The upcoming MEN IN BLACK 3 centers around a time-travel theme, and with co-star Josh Brolin as host, much of this week’s SATURDAY NIGHT LIVE seemed to be saluting the movie with sketches that could have been written anywhere between a year and a decade ago.
Thus, after an MIB3 gag monologue that made up for not being funny with its extreme brevity, we got a Game of Thrones sketch that seemed to have discovered, a year into the show’s run, that the HBO series features plenty of nudity. This was followed by “The Californians,” which with its relentless reliance on 2 jokes (Valley accents and Los Angelenos who talk obsessively about the best way to drive wherever they’re going) felt not just ancient, but in the classic mold of sketches Lorne Michaels will force on us over and over in seasons to come (it also set a theme for the night of cast members breaking in sketches, with Bill Hader the worst offender and Kristen Wiig and Jay Pharoah barely holding on later in the show). Another less-than-timely target was the spate of “Empire State of Mind” parodies on YouTube, which seemed like a revamp of the sketch earlier this season about people who make fools of themselves online. One of the 2 Digital Shorts of the evening, yet another chapter in the “Laser Cats” saga, didn’t do anything to make the night feel up-to-date, since it was the world’s trillionth Steven Spielberg parody (featuring a cameo from the great man himself). Meanwhile, Weekend Update’s featured desk bit was a return by Wiig and Fred Armisen’s unprepared musical duo Garth & Kat.
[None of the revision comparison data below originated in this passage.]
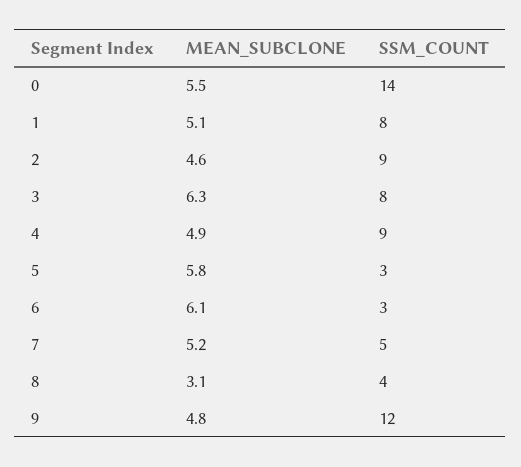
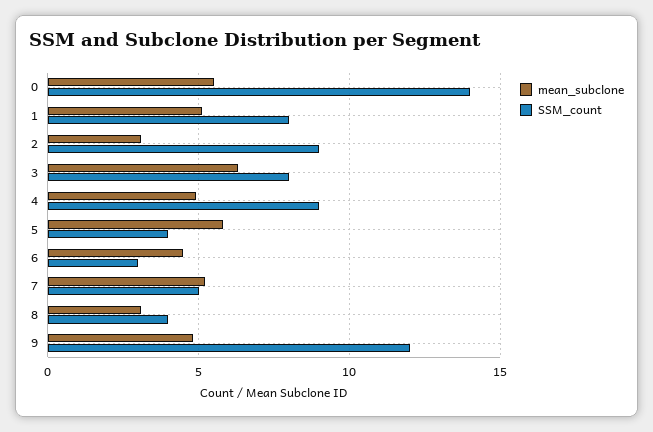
  {
    "MEAN_SUBCLONE": {
      "0": 5.5,
      "1": 5.1,
-     "2": 4.6,
+     "2": 3,
      "3": 6.3,
      "4": 4.9,
      "5": 5.8,
-     "6": 6.1,
+     "6": 4.5,
      "7": 5.2,
      "8": 3.1,
      "9": 4.8
    },
    "SSM_COUNT": {
      "0": 14,
      "1": 8,
      "2": 9,
      "3": 8,
      "4": 9,
-     "5": 3,
+     "5": 4,
      "6": 3,
      "7": 5,
      "8": 4,
      "9": 12
    }
  }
Brolin seemed to be having a lot of fun, but the show didn’t make much use of him. He wasn’t given the lead in any sketch, with small parts in The Californians and Empire State of Mind, as well as in a “slow motion hallway” piece (which felt odd enough to be the 12:55PM sketch, although it aired a little earlier), and a Piers Morgan parody that played off the George Zimmerman arrest. (That one, at least, allowed Nasim Pedrad to reprise her hilarious Kim Kardashian.) Brolin wasn’t to be seen at all in the pretaped pieces, which apart from Game of Thrones and “Laser Cats,” included a riff on musical guest Gotye’s music videos. The closest he came to carrying a sketch was the actual 12:55 bit, a prom piece where he shared the spotlight with Pharoah and was funny enough as a teacher drunkenly proud of his affair with a student.
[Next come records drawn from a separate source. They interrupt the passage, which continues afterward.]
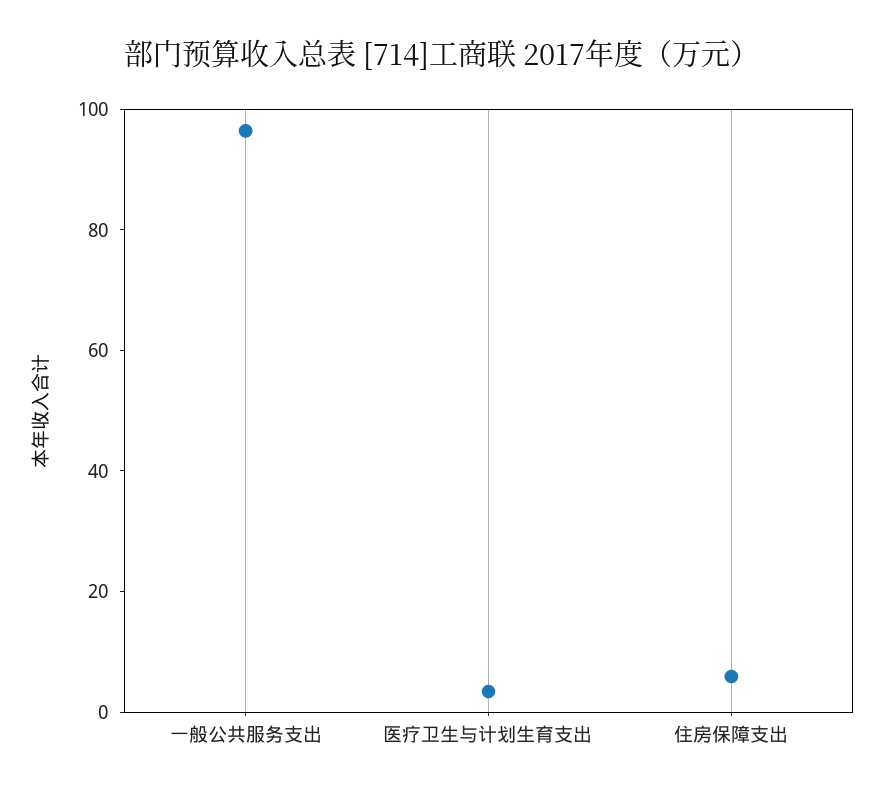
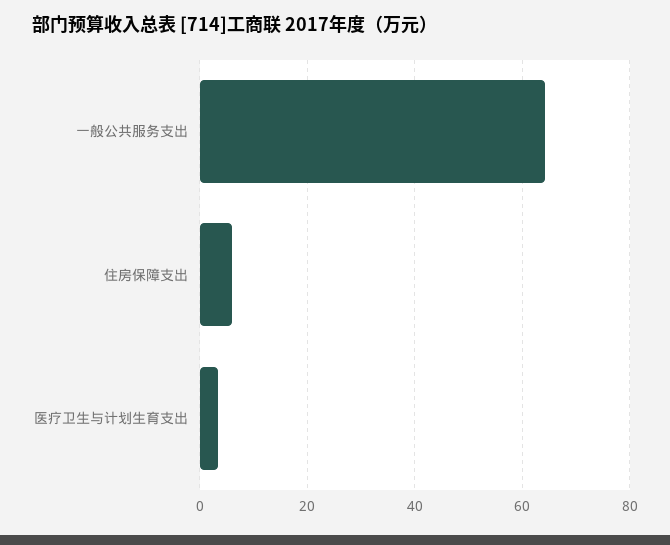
  {
-   "一般公共服务支出": 95,
+   "一般公共服务支出": 64,
    "医疗卫生与计划生育支出": 4,
    "住房保障支出": 6
  }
Oddly, in an election season with notably disappointing topical sketches, the strongest bits this week were the political ones: a Green Day-themed cold open that bid farewell to the Republican primary season, and Seth Meyers’ “What Are You Doing?” rant about North Korea’s missile program.
SNL won’t return with new episodes until May 5, when the show returns for its last few outings of the season with hosting wild card Eli Manning and musical guest Rihanna (whose own movie Battleship will, not coincidentally, be about to open).